Ce que cela implique concrètement
La création d’un poste de vice-président pourrait avoir des conséquences directes sur la gouvernance du pays. Si ce poste est occupé par un homme de confiance de Biya, cela pourrait renforcer le contrôle du président sur les affaires de l’État. En revanche, si le vice-président est perçu comme un rival, cela pourrait créer des tensions au sein du gouvernement. Dans tous les cas, les Camerounais pourraient se retrouver à nouveau en train de subir les conséquences d’un jeu politique qui les dépasse.
Lecture satirique
Il est ironique de constater que, dans un pays où les promesses de changement sont aussi fréquentes que les coupures d’électricité, la création d’un poste de vice-président semble être la solution miracle. Comme si un vice-président pouvait résoudre les problèmes de corruption, de pauvreté et de mauvaise gouvernance ! Peut-être que Biya pense qu’un peu de « jeunesse » au sommet pourrait faire des merveilles, mais à 93 ans, il serait peut-être temps de penser à la retraite plutôt qu’à la succession.
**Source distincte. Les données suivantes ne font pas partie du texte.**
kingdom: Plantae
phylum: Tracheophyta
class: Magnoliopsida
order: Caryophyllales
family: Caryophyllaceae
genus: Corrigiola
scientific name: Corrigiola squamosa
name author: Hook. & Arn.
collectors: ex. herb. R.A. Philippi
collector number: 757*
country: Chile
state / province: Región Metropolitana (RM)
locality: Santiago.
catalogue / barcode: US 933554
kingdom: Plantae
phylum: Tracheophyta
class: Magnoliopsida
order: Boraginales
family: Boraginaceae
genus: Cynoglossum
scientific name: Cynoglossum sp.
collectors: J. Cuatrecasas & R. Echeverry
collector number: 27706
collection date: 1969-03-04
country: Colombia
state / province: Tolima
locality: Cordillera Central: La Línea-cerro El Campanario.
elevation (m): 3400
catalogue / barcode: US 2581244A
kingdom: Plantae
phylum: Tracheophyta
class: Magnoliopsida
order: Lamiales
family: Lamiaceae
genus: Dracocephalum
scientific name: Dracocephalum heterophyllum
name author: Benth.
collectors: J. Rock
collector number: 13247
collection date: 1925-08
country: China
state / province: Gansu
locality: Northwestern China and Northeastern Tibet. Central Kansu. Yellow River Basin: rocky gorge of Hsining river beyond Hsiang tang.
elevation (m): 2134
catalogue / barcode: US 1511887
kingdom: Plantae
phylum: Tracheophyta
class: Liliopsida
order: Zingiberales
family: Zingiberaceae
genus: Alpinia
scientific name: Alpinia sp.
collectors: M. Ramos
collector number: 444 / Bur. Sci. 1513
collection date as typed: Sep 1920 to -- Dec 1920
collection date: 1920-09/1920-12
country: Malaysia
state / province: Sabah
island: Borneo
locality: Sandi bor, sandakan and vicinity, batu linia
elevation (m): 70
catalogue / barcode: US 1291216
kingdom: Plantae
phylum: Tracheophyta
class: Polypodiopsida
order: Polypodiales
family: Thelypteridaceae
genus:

Effet miroir international
Cette situation n’est pas sans rappeler d’autres régimes autoritaires à travers le monde, où les dirigeants vieillissants tentent de se maintenir au pouvoir par tous les moyens. Que ce soit en Russie ou en Chine, la longévité au pouvoir semble être la norme, et le Cameroun ne fait pas exception. La question est : jusqu’où cela ira-t-il ?
À quoi s’attendre
Si cette réforme passe, il est probable que le Cameroun entre dans une nouvelle ère de gouvernance, où le vice-président pourrait devenir un acteur clé dans la succession de Biya. Mais pour l’instant, les Camerounais doivent se préparer à une période d’incertitude, où les jeux de pouvoir pourraient bien les laisser sur le carreau.